Bluff Island

Geography
- Location: Bay of Bengal
- Coordinates: 12°14′49″N 92°41′53″E﻿ / ﻿12.247°N 92.698°E
- Archipelago: Andaman Islands
- Adjacent to: Indian Ocean
- Area: 0.21 km^{2} (0.081 sq mi)
- Length: 0.8 km (0.5 mi)
- Width: 0.4 km (0.25 mi)
- Coastline: 2.27 km (1.411 mi)

Administration
- India
- District: North and Middle Andaman
- Island group: Andaman Islands
- Island sub-group: West Baratang Group
- Taluk: Rangat Taluk

Demographics
- Population: 0 (2016)

Additional information
- Time zone: IST (UTC+5:30);
- PIN: 744202
- Telephone code: 031927
- ISO code: IN-AN-00
- Official website: www.and.nic.in
- Literacy: 84.4%
- Avg. summer temperature: 30.2 °C (86.4 °F)
- Avg. winter temperature: 23.0 °C (73.4 °F)
- Sex ratio: 1.2♂/♀
- Census Code: 35.639.0004
- Official Languages: Hindi, English

= Bluff Island (Andaman Islands) =

Bluff Island is an island of the Andaman Islands.
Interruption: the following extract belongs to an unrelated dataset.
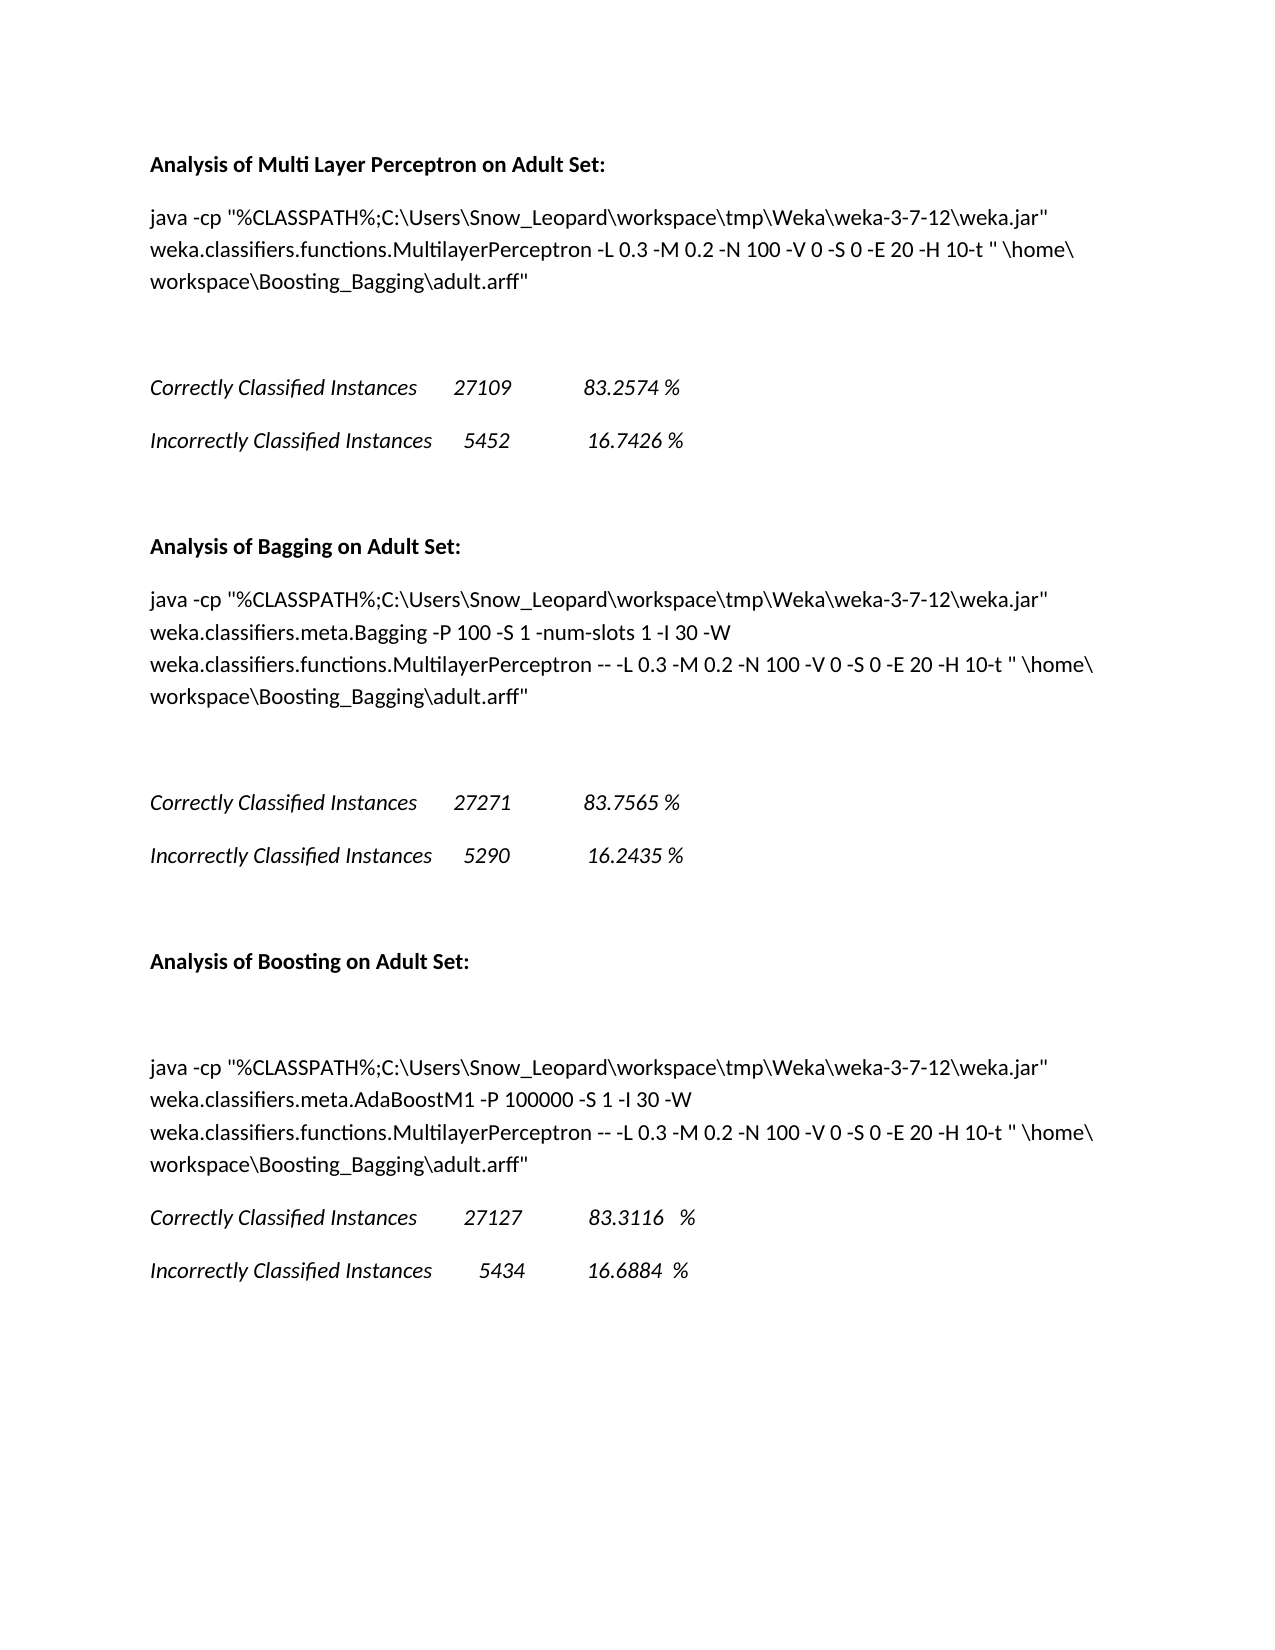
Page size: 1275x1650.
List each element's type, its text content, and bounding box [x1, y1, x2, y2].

It belongs to the North and Middle Andaman administrative district, part of the Indian union territory of Andaman and Nicobar Islands. The island lies 64 km north from Port Blair.

==Geography==
The island belongs to the West Baratang Group and lies south of Spike Island. The island is separated from South Andaman to the south by narrow channel, 500 m wide. It is 30 metres high to the tops of the trees.

==Administration==
Politically, Bluff Island, along neighboring Baratang Islands, is part of Rangat Taluk.

== Demographics ==
The island was previously inhabited.
In 1949, the few surviving Great Andamanese people were relocated to this island to protect them from diseases and other threats. On this island their population reached the all-time low of 19 individuals in 1961. In 1969 they were relocated to the slightly larger Strait Island.

==Fauna==
Bluff Island and the surrounding waters are a wildlife sanctuary of India, initiated in 1987 as a nature preserve. with an area of 1.14 km^{2}.